=== Objective ===
Set down the entries word for word, from their beginning through the line that contains "<instances>". Leave out the pictures.

Object outline annotations

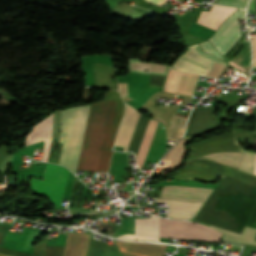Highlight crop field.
I'll return each instance as SVG.
<instances>
[{"label": "crop field", "instance_id": "crop-field-17", "mask_svg": "<svg viewBox=\"0 0 256 256\" xmlns=\"http://www.w3.org/2000/svg\"><path fill=\"white\" fill-rule=\"evenodd\" d=\"M129 71L165 75L168 66L162 64L146 63L142 60H128ZM144 68L148 72H144Z\"/></svg>", "mask_w": 256, "mask_h": 256}, {"label": "crop field", "instance_id": "crop-field-7", "mask_svg": "<svg viewBox=\"0 0 256 256\" xmlns=\"http://www.w3.org/2000/svg\"><path fill=\"white\" fill-rule=\"evenodd\" d=\"M244 13L245 10L239 8L229 18H227L215 34L208 39L217 47L222 55L230 49L241 35L238 19H244Z\"/></svg>", "mask_w": 256, "mask_h": 256}, {"label": "crop field", "instance_id": "crop-field-23", "mask_svg": "<svg viewBox=\"0 0 256 256\" xmlns=\"http://www.w3.org/2000/svg\"><path fill=\"white\" fill-rule=\"evenodd\" d=\"M43 232H44V231L30 228L22 249L25 250V251L29 250L30 247L32 246L33 242H34Z\"/></svg>", "mask_w": 256, "mask_h": 256}, {"label": "crop field", "instance_id": "crop-field-25", "mask_svg": "<svg viewBox=\"0 0 256 256\" xmlns=\"http://www.w3.org/2000/svg\"><path fill=\"white\" fill-rule=\"evenodd\" d=\"M200 46L203 51L225 61V59L219 54V52L215 49V47L212 44H210L208 41L200 43Z\"/></svg>", "mask_w": 256, "mask_h": 256}, {"label": "crop field", "instance_id": "crop-field-26", "mask_svg": "<svg viewBox=\"0 0 256 256\" xmlns=\"http://www.w3.org/2000/svg\"><path fill=\"white\" fill-rule=\"evenodd\" d=\"M64 247L46 246L45 256H62Z\"/></svg>", "mask_w": 256, "mask_h": 256}, {"label": "crop field", "instance_id": "crop-field-28", "mask_svg": "<svg viewBox=\"0 0 256 256\" xmlns=\"http://www.w3.org/2000/svg\"><path fill=\"white\" fill-rule=\"evenodd\" d=\"M165 76L150 75L149 86L162 87Z\"/></svg>", "mask_w": 256, "mask_h": 256}, {"label": "crop field", "instance_id": "crop-field-16", "mask_svg": "<svg viewBox=\"0 0 256 256\" xmlns=\"http://www.w3.org/2000/svg\"><path fill=\"white\" fill-rule=\"evenodd\" d=\"M212 227V226H210ZM222 233H224L223 238L224 240H228V241H232V242H236V243H250V244H256V242H254L255 238H256V229H251V228H247L245 227L242 234H236V233H232L223 229H219L216 227H212Z\"/></svg>", "mask_w": 256, "mask_h": 256}, {"label": "crop field", "instance_id": "crop-field-24", "mask_svg": "<svg viewBox=\"0 0 256 256\" xmlns=\"http://www.w3.org/2000/svg\"><path fill=\"white\" fill-rule=\"evenodd\" d=\"M236 134H237V136H240V142L243 143L244 150H246V145H245V138L246 137H248V146L254 147L252 134H251L250 131H244L242 129H236Z\"/></svg>", "mask_w": 256, "mask_h": 256}, {"label": "crop field", "instance_id": "crop-field-21", "mask_svg": "<svg viewBox=\"0 0 256 256\" xmlns=\"http://www.w3.org/2000/svg\"><path fill=\"white\" fill-rule=\"evenodd\" d=\"M185 117L174 115V117L171 120V124L167 128L168 131V139L177 142L184 131L185 123H186Z\"/></svg>", "mask_w": 256, "mask_h": 256}, {"label": "crop field", "instance_id": "crop-field-10", "mask_svg": "<svg viewBox=\"0 0 256 256\" xmlns=\"http://www.w3.org/2000/svg\"><path fill=\"white\" fill-rule=\"evenodd\" d=\"M53 113L34 125L32 131L27 134L25 146L44 140L45 147L41 161H47L52 134Z\"/></svg>", "mask_w": 256, "mask_h": 256}, {"label": "crop field", "instance_id": "crop-field-13", "mask_svg": "<svg viewBox=\"0 0 256 256\" xmlns=\"http://www.w3.org/2000/svg\"><path fill=\"white\" fill-rule=\"evenodd\" d=\"M235 10V8L213 5L210 12H201L196 23L207 28L216 30L221 22Z\"/></svg>", "mask_w": 256, "mask_h": 256}, {"label": "crop field", "instance_id": "crop-field-5", "mask_svg": "<svg viewBox=\"0 0 256 256\" xmlns=\"http://www.w3.org/2000/svg\"><path fill=\"white\" fill-rule=\"evenodd\" d=\"M191 152L187 162L203 155L222 151H239L243 152L241 146L237 144L235 131L223 135L209 137L198 143L189 146ZM186 162V163H187Z\"/></svg>", "mask_w": 256, "mask_h": 256}, {"label": "crop field", "instance_id": "crop-field-20", "mask_svg": "<svg viewBox=\"0 0 256 256\" xmlns=\"http://www.w3.org/2000/svg\"><path fill=\"white\" fill-rule=\"evenodd\" d=\"M186 140H181L174 148L168 152V156L163 158V161L169 162L162 173L172 171L175 166L181 161L184 154V143Z\"/></svg>", "mask_w": 256, "mask_h": 256}, {"label": "crop field", "instance_id": "crop-field-14", "mask_svg": "<svg viewBox=\"0 0 256 256\" xmlns=\"http://www.w3.org/2000/svg\"><path fill=\"white\" fill-rule=\"evenodd\" d=\"M172 177L212 181L217 177L224 178L225 175H222L217 172L209 171V170H204V169L195 168L191 166H185L183 170L177 172Z\"/></svg>", "mask_w": 256, "mask_h": 256}, {"label": "crop field", "instance_id": "crop-field-8", "mask_svg": "<svg viewBox=\"0 0 256 256\" xmlns=\"http://www.w3.org/2000/svg\"><path fill=\"white\" fill-rule=\"evenodd\" d=\"M214 111L215 107L195 108L187 125L184 138H191L218 127L219 122L214 116Z\"/></svg>", "mask_w": 256, "mask_h": 256}, {"label": "crop field", "instance_id": "crop-field-3", "mask_svg": "<svg viewBox=\"0 0 256 256\" xmlns=\"http://www.w3.org/2000/svg\"><path fill=\"white\" fill-rule=\"evenodd\" d=\"M67 177L68 170L47 163L42 181L31 177L29 188L32 193L47 197L51 204L61 206Z\"/></svg>", "mask_w": 256, "mask_h": 256}, {"label": "crop field", "instance_id": "crop-field-1", "mask_svg": "<svg viewBox=\"0 0 256 256\" xmlns=\"http://www.w3.org/2000/svg\"><path fill=\"white\" fill-rule=\"evenodd\" d=\"M123 109L122 99L91 104L77 169L107 172Z\"/></svg>", "mask_w": 256, "mask_h": 256}, {"label": "crop field", "instance_id": "crop-field-32", "mask_svg": "<svg viewBox=\"0 0 256 256\" xmlns=\"http://www.w3.org/2000/svg\"><path fill=\"white\" fill-rule=\"evenodd\" d=\"M252 44H253V56H254V63H253V65H254L256 63V37L252 40Z\"/></svg>", "mask_w": 256, "mask_h": 256}, {"label": "crop field", "instance_id": "crop-field-38", "mask_svg": "<svg viewBox=\"0 0 256 256\" xmlns=\"http://www.w3.org/2000/svg\"><path fill=\"white\" fill-rule=\"evenodd\" d=\"M254 67H256V64H255V66Z\"/></svg>", "mask_w": 256, "mask_h": 256}, {"label": "crop field", "instance_id": "crop-field-4", "mask_svg": "<svg viewBox=\"0 0 256 256\" xmlns=\"http://www.w3.org/2000/svg\"><path fill=\"white\" fill-rule=\"evenodd\" d=\"M160 237L219 242L221 234L203 224L160 219Z\"/></svg>", "mask_w": 256, "mask_h": 256}, {"label": "crop field", "instance_id": "crop-field-27", "mask_svg": "<svg viewBox=\"0 0 256 256\" xmlns=\"http://www.w3.org/2000/svg\"><path fill=\"white\" fill-rule=\"evenodd\" d=\"M247 2H248V0H218L217 4L237 6V7L245 8Z\"/></svg>", "mask_w": 256, "mask_h": 256}, {"label": "crop field", "instance_id": "crop-field-37", "mask_svg": "<svg viewBox=\"0 0 256 256\" xmlns=\"http://www.w3.org/2000/svg\"><path fill=\"white\" fill-rule=\"evenodd\" d=\"M255 174H256V165H255Z\"/></svg>", "mask_w": 256, "mask_h": 256}, {"label": "crop field", "instance_id": "crop-field-31", "mask_svg": "<svg viewBox=\"0 0 256 256\" xmlns=\"http://www.w3.org/2000/svg\"><path fill=\"white\" fill-rule=\"evenodd\" d=\"M104 97H120L117 91L109 90L104 93Z\"/></svg>", "mask_w": 256, "mask_h": 256}, {"label": "crop field", "instance_id": "crop-field-29", "mask_svg": "<svg viewBox=\"0 0 256 256\" xmlns=\"http://www.w3.org/2000/svg\"><path fill=\"white\" fill-rule=\"evenodd\" d=\"M46 240L34 247L33 256H44Z\"/></svg>", "mask_w": 256, "mask_h": 256}, {"label": "crop field", "instance_id": "crop-field-12", "mask_svg": "<svg viewBox=\"0 0 256 256\" xmlns=\"http://www.w3.org/2000/svg\"><path fill=\"white\" fill-rule=\"evenodd\" d=\"M155 202L167 203L169 208L168 218L190 220L198 212L203 203L162 200L156 199Z\"/></svg>", "mask_w": 256, "mask_h": 256}, {"label": "crop field", "instance_id": "crop-field-11", "mask_svg": "<svg viewBox=\"0 0 256 256\" xmlns=\"http://www.w3.org/2000/svg\"><path fill=\"white\" fill-rule=\"evenodd\" d=\"M118 238L158 241V218L151 215V219H135V235L125 234Z\"/></svg>", "mask_w": 256, "mask_h": 256}, {"label": "crop field", "instance_id": "crop-field-30", "mask_svg": "<svg viewBox=\"0 0 256 256\" xmlns=\"http://www.w3.org/2000/svg\"><path fill=\"white\" fill-rule=\"evenodd\" d=\"M0 252H4V253L11 254L14 256H32L30 254L18 253V252L10 251V250L3 249V248H0ZM4 253H0V256H10V255L4 254Z\"/></svg>", "mask_w": 256, "mask_h": 256}, {"label": "crop field", "instance_id": "crop-field-18", "mask_svg": "<svg viewBox=\"0 0 256 256\" xmlns=\"http://www.w3.org/2000/svg\"><path fill=\"white\" fill-rule=\"evenodd\" d=\"M242 154L243 153H239V152H222V153L204 155L199 158L224 163L233 168L238 169Z\"/></svg>", "mask_w": 256, "mask_h": 256}, {"label": "crop field", "instance_id": "crop-field-22", "mask_svg": "<svg viewBox=\"0 0 256 256\" xmlns=\"http://www.w3.org/2000/svg\"><path fill=\"white\" fill-rule=\"evenodd\" d=\"M149 120L150 119L144 117L143 115H140L136 130L128 151L134 152L135 154H137L138 148L142 141V138L147 128Z\"/></svg>", "mask_w": 256, "mask_h": 256}, {"label": "crop field", "instance_id": "crop-field-36", "mask_svg": "<svg viewBox=\"0 0 256 256\" xmlns=\"http://www.w3.org/2000/svg\"><path fill=\"white\" fill-rule=\"evenodd\" d=\"M120 253H121V256H134V255L126 254V253H123V252H120Z\"/></svg>", "mask_w": 256, "mask_h": 256}, {"label": "crop field", "instance_id": "crop-field-34", "mask_svg": "<svg viewBox=\"0 0 256 256\" xmlns=\"http://www.w3.org/2000/svg\"><path fill=\"white\" fill-rule=\"evenodd\" d=\"M147 1H151V2H153V3H155V4H158V5H160V4H162L164 1H166V0H147Z\"/></svg>", "mask_w": 256, "mask_h": 256}, {"label": "crop field", "instance_id": "crop-field-19", "mask_svg": "<svg viewBox=\"0 0 256 256\" xmlns=\"http://www.w3.org/2000/svg\"><path fill=\"white\" fill-rule=\"evenodd\" d=\"M157 123L158 122L155 121V120H152V119L150 120L148 128L146 130V133L144 135L143 141H142L141 146L139 148L138 154L136 156V160H137L140 168H142V165L144 163V160H145L147 151L149 149L154 131H155L156 126H157Z\"/></svg>", "mask_w": 256, "mask_h": 256}, {"label": "crop field", "instance_id": "crop-field-2", "mask_svg": "<svg viewBox=\"0 0 256 256\" xmlns=\"http://www.w3.org/2000/svg\"><path fill=\"white\" fill-rule=\"evenodd\" d=\"M89 106L84 105L63 110L60 141L63 143L59 164L68 167L74 174L78 163Z\"/></svg>", "mask_w": 256, "mask_h": 256}, {"label": "crop field", "instance_id": "crop-field-35", "mask_svg": "<svg viewBox=\"0 0 256 256\" xmlns=\"http://www.w3.org/2000/svg\"><path fill=\"white\" fill-rule=\"evenodd\" d=\"M251 116H254L256 118V109H254L251 113ZM253 132H256V131H253Z\"/></svg>", "mask_w": 256, "mask_h": 256}, {"label": "crop field", "instance_id": "crop-field-9", "mask_svg": "<svg viewBox=\"0 0 256 256\" xmlns=\"http://www.w3.org/2000/svg\"><path fill=\"white\" fill-rule=\"evenodd\" d=\"M212 191L213 189L208 188L166 185L160 198L205 202Z\"/></svg>", "mask_w": 256, "mask_h": 256}, {"label": "crop field", "instance_id": "crop-field-15", "mask_svg": "<svg viewBox=\"0 0 256 256\" xmlns=\"http://www.w3.org/2000/svg\"><path fill=\"white\" fill-rule=\"evenodd\" d=\"M87 256H119V251L115 245L109 247L105 242L90 238Z\"/></svg>", "mask_w": 256, "mask_h": 256}, {"label": "crop field", "instance_id": "crop-field-33", "mask_svg": "<svg viewBox=\"0 0 256 256\" xmlns=\"http://www.w3.org/2000/svg\"><path fill=\"white\" fill-rule=\"evenodd\" d=\"M248 9L255 10V0H251V1H250V5H249V8H248Z\"/></svg>", "mask_w": 256, "mask_h": 256}, {"label": "crop field", "instance_id": "crop-field-6", "mask_svg": "<svg viewBox=\"0 0 256 256\" xmlns=\"http://www.w3.org/2000/svg\"><path fill=\"white\" fill-rule=\"evenodd\" d=\"M215 61L226 66L224 61L204 53L197 44L191 46L187 53L176 61L173 68L182 72L206 75Z\"/></svg>", "mask_w": 256, "mask_h": 256}]
</instances>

=== Response for this exercise ===
Highlight crop field.
I'll return each instance as SVG.
<instances>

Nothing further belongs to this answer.